Gastrodia protects HT22 cells from damage caused by oxygen glucose deprivation and reperfusion through inhibiting ferroptosis

Gastrodin (Gas) is a key active ingredients of Gastrodia elata Bl., with applications in treating cardiovascular and neurodegenerative conditions. However, the impact of Gas on neuronal damage caused by cerebral ischemia/reperfusion remains uncertain. A cell model of oxygen-glucose deprivation/reoxygenation (OGD/R) was established and the viability and Apoptosis of HT22 cells were measured using the CCK-8 assay and TUNEL staining. Different kits detected the levels of LDH, Fe²⁺ and MDA. The levels of ferroptosis-related genes and proteins were evaluated utilizing RT-qPCR and Western blotting. Following OGD/R, there was a decrease in HT22 cell viability and an increase in LDH level and Apoptosis rate.
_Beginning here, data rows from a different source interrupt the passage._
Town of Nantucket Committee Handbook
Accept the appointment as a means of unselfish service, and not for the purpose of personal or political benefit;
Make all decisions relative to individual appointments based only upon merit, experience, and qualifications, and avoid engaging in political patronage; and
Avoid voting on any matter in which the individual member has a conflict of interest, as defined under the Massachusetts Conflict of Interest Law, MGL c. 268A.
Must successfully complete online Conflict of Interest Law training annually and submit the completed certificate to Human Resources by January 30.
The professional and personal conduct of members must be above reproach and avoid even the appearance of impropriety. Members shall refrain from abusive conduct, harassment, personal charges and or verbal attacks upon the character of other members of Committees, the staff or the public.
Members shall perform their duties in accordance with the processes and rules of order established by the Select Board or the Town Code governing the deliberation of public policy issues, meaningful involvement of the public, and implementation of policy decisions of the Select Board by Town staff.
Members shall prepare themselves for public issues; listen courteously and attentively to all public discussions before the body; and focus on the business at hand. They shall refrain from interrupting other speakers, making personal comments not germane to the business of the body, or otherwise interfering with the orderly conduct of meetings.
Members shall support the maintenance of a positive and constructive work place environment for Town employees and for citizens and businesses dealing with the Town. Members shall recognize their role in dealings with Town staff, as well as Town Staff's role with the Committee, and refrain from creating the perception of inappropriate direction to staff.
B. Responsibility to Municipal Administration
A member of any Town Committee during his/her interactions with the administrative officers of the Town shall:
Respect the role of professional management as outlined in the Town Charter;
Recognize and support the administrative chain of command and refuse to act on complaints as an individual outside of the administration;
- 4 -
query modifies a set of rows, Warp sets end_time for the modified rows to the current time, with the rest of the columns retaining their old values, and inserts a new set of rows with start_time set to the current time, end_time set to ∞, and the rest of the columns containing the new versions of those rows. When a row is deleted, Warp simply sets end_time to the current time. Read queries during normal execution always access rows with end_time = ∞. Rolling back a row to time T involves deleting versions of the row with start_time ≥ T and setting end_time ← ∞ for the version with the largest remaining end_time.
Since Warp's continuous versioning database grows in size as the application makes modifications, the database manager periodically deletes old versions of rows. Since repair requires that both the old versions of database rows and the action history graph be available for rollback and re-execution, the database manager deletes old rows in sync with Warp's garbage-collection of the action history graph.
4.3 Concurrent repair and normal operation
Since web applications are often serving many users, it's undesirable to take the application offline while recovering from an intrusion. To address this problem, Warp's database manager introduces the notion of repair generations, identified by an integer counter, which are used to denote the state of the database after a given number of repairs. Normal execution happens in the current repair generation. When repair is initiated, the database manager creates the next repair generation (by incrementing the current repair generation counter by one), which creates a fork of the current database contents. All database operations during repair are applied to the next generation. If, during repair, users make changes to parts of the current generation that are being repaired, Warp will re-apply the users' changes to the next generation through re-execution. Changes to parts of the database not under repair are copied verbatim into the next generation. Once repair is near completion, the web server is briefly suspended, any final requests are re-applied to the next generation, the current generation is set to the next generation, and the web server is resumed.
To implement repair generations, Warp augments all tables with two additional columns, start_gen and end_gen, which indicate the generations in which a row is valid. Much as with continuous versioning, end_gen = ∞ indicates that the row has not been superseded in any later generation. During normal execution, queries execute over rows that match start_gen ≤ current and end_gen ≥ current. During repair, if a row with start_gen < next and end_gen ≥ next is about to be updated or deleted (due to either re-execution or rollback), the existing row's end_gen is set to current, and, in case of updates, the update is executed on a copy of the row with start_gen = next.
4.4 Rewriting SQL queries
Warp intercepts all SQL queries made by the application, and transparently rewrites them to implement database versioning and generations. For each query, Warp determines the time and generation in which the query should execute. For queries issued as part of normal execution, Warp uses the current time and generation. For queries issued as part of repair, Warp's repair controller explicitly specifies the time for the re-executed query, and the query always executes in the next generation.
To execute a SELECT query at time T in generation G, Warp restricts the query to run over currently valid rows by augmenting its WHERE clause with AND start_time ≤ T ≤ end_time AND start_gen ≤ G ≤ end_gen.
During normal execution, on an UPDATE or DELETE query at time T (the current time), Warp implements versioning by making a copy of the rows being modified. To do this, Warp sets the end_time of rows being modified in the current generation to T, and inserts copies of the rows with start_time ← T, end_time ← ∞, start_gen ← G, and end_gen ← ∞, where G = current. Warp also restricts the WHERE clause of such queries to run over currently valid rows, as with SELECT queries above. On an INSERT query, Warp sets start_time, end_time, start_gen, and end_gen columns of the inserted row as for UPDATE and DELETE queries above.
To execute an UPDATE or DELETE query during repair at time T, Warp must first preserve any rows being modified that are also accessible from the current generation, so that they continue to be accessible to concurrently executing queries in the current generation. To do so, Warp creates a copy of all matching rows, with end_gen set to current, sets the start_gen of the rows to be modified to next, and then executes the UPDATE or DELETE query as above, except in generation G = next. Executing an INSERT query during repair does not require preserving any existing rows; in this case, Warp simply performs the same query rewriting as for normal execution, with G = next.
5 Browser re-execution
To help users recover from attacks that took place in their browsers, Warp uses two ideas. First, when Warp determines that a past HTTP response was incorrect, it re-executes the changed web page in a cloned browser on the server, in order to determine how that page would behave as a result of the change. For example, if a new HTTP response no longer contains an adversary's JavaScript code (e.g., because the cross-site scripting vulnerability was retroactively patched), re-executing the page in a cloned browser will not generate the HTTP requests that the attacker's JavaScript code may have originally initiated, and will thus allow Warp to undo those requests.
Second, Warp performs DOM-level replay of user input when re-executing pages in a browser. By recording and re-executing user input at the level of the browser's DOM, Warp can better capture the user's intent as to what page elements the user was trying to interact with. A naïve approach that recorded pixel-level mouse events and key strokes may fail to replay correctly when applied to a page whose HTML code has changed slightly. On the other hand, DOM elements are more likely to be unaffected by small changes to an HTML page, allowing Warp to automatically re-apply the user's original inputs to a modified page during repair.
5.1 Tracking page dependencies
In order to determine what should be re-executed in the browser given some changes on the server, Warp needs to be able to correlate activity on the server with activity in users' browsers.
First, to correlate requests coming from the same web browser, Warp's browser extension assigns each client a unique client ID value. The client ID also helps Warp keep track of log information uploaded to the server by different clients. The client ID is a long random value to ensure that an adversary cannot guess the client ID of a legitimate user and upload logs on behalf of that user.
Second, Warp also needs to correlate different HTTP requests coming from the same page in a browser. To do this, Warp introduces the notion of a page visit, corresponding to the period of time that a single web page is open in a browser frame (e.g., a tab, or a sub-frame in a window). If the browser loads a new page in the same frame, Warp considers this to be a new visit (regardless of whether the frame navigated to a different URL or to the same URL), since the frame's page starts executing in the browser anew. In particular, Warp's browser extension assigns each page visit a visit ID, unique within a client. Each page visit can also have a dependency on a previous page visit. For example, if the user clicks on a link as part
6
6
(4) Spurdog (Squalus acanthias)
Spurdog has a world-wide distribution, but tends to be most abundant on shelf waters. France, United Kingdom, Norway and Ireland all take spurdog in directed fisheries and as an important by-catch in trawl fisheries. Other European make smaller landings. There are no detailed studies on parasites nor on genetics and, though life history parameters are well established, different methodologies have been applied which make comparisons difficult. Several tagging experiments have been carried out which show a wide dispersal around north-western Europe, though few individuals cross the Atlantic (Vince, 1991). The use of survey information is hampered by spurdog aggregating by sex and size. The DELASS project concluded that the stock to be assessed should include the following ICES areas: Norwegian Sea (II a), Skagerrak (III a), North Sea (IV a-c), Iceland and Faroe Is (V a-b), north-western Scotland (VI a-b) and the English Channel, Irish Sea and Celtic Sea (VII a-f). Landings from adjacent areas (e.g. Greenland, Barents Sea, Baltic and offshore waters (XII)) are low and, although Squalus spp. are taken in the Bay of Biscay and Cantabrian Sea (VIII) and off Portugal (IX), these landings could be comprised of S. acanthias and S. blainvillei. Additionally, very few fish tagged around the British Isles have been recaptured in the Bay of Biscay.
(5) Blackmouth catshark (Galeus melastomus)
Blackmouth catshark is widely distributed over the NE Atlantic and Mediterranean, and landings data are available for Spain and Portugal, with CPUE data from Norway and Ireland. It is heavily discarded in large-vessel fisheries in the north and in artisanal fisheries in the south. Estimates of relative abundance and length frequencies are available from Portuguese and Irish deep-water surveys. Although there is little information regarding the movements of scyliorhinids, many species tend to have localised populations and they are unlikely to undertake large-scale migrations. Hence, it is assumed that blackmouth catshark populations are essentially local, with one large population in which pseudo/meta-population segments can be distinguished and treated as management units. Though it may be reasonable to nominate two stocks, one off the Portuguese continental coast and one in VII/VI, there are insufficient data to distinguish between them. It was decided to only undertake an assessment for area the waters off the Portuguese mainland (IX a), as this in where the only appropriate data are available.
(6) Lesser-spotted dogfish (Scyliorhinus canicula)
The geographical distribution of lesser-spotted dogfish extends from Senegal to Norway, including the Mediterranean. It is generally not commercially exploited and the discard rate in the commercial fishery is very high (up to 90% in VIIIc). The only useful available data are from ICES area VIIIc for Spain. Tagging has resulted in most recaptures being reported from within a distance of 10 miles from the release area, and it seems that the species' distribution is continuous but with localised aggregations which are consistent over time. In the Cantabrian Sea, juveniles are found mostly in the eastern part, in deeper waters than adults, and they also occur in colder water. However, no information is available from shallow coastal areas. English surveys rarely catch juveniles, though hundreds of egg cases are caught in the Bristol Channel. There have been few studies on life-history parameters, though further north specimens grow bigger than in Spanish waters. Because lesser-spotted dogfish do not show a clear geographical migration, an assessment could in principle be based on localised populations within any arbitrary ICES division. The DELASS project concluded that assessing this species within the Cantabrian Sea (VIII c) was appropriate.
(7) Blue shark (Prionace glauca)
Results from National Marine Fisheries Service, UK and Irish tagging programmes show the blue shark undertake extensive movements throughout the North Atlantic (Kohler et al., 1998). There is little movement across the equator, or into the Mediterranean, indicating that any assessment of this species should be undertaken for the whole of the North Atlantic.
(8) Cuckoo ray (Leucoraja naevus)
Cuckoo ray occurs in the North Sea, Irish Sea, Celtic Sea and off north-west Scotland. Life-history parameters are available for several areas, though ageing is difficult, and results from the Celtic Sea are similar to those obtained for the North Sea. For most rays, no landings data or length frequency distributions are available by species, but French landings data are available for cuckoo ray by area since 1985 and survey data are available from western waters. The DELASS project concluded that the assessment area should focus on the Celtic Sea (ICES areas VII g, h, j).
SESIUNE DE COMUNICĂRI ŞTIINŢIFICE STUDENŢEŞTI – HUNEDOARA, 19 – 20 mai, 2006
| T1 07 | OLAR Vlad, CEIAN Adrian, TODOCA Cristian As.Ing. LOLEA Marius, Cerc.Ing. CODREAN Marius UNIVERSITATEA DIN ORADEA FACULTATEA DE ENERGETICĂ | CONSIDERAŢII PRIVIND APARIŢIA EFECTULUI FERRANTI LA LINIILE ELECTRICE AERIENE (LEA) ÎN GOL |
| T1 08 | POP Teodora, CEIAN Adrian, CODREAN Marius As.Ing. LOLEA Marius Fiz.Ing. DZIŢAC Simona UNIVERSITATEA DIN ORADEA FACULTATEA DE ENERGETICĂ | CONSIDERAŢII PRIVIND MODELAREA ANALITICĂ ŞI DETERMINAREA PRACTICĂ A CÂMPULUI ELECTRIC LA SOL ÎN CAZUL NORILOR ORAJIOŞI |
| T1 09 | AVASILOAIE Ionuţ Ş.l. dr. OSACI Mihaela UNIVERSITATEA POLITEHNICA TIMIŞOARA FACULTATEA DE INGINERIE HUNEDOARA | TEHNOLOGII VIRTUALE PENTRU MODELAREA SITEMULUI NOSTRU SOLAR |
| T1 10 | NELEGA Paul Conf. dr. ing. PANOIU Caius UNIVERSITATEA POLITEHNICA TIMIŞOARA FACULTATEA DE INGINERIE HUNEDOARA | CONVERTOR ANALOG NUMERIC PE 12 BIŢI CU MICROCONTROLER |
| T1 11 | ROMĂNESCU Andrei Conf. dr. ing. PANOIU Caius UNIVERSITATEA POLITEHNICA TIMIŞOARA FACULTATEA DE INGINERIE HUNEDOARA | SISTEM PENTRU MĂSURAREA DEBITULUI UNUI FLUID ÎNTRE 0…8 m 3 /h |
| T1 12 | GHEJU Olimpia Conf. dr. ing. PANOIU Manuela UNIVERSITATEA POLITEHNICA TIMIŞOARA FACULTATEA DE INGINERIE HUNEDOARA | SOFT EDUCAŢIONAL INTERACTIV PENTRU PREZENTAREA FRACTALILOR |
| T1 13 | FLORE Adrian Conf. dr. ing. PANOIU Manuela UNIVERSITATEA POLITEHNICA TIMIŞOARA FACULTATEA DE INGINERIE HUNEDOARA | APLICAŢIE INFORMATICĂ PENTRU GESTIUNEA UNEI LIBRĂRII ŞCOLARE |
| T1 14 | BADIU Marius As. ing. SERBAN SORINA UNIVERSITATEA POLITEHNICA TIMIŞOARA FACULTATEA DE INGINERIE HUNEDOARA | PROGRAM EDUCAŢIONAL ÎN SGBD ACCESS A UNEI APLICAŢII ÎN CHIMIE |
Gas (25µM) increased cell viability, decreased LDH, Fe²⁺, MDA and ACSL4 levels, up-regulated SLC7A11 and GPX4 and ameliorated OGD/R-induced Apoptosis (P < 0.01). Ferroptosis inducer Erastin (Era, 10µM) successfully induced Ferroptosis in HT22 cells, while Gas treatment attenuated the effect of Era. Era further promoted OGD/R-induced damage and Ferroptosis in HT22 cells, whereas Gas inhibited the effect of Era. In conclusion, Gas might provide protection against induced HT22 cell injury caused by OGD/R through inhibiting Ferroptosis, shows promising potential for clinical treatment of cerebral ischemia/reperfusion.

Cerebral ischemia-reperfusion; Ferroptosis; Gastrodia; Neuronal damage; Oxygen-glucose deprivation/Reoxygenation.